● **Consigne**
Présentez toutes les lignes des données ci-dessous sous forme de liste numérotée, sans les lignes vides.

● **Données**

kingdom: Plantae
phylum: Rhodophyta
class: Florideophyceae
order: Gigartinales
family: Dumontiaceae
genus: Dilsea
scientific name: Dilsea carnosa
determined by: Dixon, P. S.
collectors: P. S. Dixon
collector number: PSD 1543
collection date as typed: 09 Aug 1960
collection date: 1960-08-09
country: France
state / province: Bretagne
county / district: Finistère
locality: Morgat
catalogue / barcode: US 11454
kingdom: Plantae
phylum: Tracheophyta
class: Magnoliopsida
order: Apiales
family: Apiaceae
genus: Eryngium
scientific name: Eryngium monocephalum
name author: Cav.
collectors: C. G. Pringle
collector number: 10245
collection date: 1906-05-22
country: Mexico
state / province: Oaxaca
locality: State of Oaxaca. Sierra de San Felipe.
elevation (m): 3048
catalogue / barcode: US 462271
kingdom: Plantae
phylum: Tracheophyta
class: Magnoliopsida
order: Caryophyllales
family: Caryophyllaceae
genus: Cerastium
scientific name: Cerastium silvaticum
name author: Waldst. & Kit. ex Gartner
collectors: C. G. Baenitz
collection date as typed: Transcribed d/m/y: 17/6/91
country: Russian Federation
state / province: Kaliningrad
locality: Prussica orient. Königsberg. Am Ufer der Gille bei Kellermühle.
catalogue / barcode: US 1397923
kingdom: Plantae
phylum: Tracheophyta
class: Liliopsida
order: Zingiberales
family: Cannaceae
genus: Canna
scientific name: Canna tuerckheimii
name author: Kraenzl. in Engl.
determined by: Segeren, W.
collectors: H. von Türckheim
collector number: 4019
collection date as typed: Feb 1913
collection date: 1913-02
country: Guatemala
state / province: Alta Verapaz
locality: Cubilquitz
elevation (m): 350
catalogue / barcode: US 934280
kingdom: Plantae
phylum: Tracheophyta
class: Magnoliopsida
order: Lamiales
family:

● **Résultat**
1. kingdom: Plantae
2. phylum: Rhodophyta
3. class: Florideophyceae
4. order: Gigartinales
5. family: Dumontiaceae
6. genus: Dilsea
7. scientific name: Dilsea carnosa
8. determined by: Dixon, P. S.
9. collectors: P. S. Dixon
10. collector number: PSD 1543
11. collection date as typed: 09 Aug 1960
12. collection date: 1960-08-09
13. country: France
14. state / province: Bretagne
15. county / district: Finistère
16. locality: Morgat
17. catalogue / barcode: US 11454
18. kingdom: Plantae
19. phylum: Tracheophyta
20. class: Magnoliopsida
21. order: Apiales
22. family: Apiaceae
23. genus: Eryngium
24. scientific name: Eryngium monocephalum
25. name author: Cav.
26. collectors: C. G. Pringle
27. collector number: 10245
28. collection date: 1906-05-22
29. country: Mexico
30. state / province: Oaxaca
31. locality: State of Oaxaca. Sierra de San Felipe.
32. elevation (m): 3048
33. catalogue / barcode: US 462271
34. kingdom: Plantae
35. phylum: Tracheophyta
36. class: Magnoliopsida
37. order: Caryophyllales
38. family: Caryophyllaceae
39. genus: Cerastium
40. scientific name: Cerastium silvaticum
41. name author: Waldst. & Kit. ex Gartner
42. collectors: C. G. Baenitz
43. collection date as typed: Transcribed d/m/y: 17/6/91
44. country: Russian Federation
45. state / province: Kaliningrad
46. locality: Prussica orient. Königsberg. Am Ufer der Gille bei Kellermühle.
47. catalogue / barcode: US 1397923
48. kingdom: Plantae
49. phylum: Tracheophyta
50. class: Liliopsida
51. order: Zingiberales
52. family: Cannaceae
53. genus: Canna
54. scientific name: Canna tuerckheimii
55. name author: Kraenzl. in Engl.
56. determined by: Segeren, W.
57. collectors: H. von Türckheim
58. collector number: 4019
59. collection date as typed: Feb 1913
60. collection date: 1913-02
61. country: Guatemala
62. state / province: Alta Verapaz
63. locality: Cubilquitz
64. elevation (m): 350
65. catalogue / barcode: US 934280
66. kingdom: Plantae
67. phylum: Tracheophyta
68. class: Magnoliopsida
69. order: Lamiales
70. family:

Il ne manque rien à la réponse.